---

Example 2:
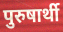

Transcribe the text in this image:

पुरुषार्थी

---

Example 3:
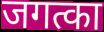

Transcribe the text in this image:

जगत्का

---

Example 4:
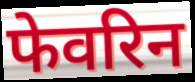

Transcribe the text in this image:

फेवरिन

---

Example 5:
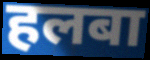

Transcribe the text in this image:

हलबा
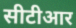
सीटीआर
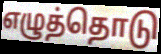
எழுத்தொடு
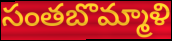
సంతబొమ్మాళి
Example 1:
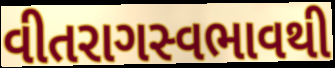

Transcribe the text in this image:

વીતરાગસ્વભાવથી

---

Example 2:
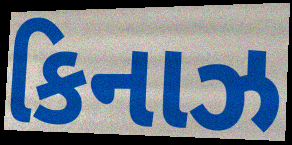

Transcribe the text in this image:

કિનાઝ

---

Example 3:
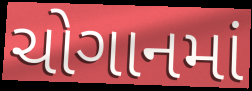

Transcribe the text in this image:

ચોગાનમાં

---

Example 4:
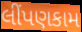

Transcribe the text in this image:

લીંપણકામ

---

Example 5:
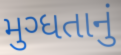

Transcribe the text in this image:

મુગ્ધતાનું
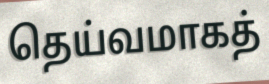
தெய்வமாகத்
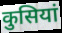
कुसियां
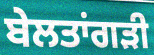
ਬੇਲਤਾਂਗੜੀ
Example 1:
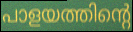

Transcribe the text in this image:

പാളയത്തിന്റെ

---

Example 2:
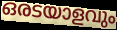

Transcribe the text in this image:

ഒരടയാളവും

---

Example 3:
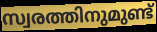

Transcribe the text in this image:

സ്വരത്തിനുമുണ്ട്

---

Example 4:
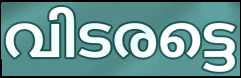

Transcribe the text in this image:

വിടരട്ടെ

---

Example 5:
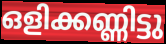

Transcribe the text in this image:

ഒളിക്കണ്ണിട്ടു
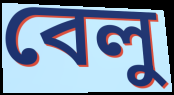
বেলু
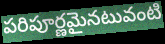
పరిపూర్ణమైనటువంటి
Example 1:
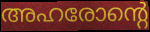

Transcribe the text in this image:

അഹരോന്റെ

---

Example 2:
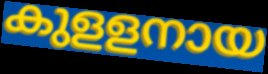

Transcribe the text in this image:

കുളളനായ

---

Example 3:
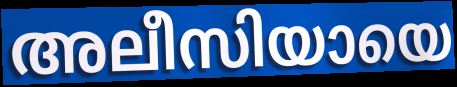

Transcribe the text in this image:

അലീസിയായെ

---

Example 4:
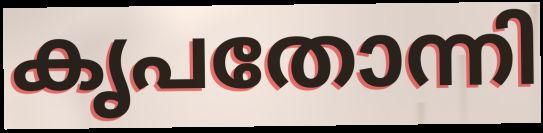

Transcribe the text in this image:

കൃപതോന്നി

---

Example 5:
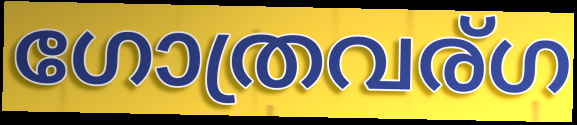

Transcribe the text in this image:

ഗോത്രവര്ഗ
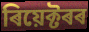
ৰিয়েক্টৰৰ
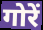
गोरें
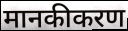
मानकीकरण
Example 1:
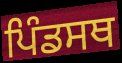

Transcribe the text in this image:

ਪਿੰਡਸਥ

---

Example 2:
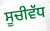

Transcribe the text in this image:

ਸੂਚੀਵੱਧ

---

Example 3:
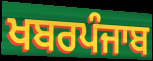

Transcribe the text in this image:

ਖਬਰਪੰਜਾਬ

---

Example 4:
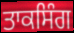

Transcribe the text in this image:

ਤਾਕਸਿੰਗ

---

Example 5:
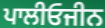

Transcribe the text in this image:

ਪਾਲੀਓਜੀਨ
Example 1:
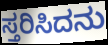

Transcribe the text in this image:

ಸ್ತರಿಸಿದನು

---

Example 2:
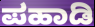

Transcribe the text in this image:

ಪಹಾಡಿ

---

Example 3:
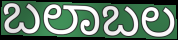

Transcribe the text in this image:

ಬಲಾಬಲ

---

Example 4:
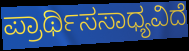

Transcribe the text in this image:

ಪ್ರಾರ್ಥಿಸಸಾಧ್ಯವಿದೆ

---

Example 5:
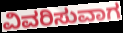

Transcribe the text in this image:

ವಿವರಿಸುವಾಗ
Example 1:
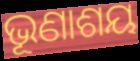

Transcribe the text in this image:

ଭୂଣାଶୟ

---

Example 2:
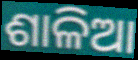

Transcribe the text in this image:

ଶାଳିଆ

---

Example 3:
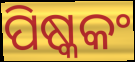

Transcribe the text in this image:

ପିଷ୍କକଂ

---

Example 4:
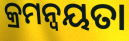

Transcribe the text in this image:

କ୍ରମନ୍ବୟତା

————

Task statement: Rewrite the stretch from the start of the items through the line that contains "વીતરાગસ્વભાવથી", changing "Transcribe" to "Copy out" and keeping everything else unchanged. Leave the pictures out of your answer.

Written answer:
---

Example 2:

Copy out the text in this image:

पुरुषार्थी

---

Example 3:

Copy out the text in this image:

जगत्का

---

Example 4:

Copy out the text in this image:

फेवरिन

---

Example 5:

Copy out the text in this image:

हलबा
सीटीआर
எழுத்தொடு
సంతబొమ్మాళి
Example 1:

Copy out the text in this image:

વીતરાગસ્વભાવથી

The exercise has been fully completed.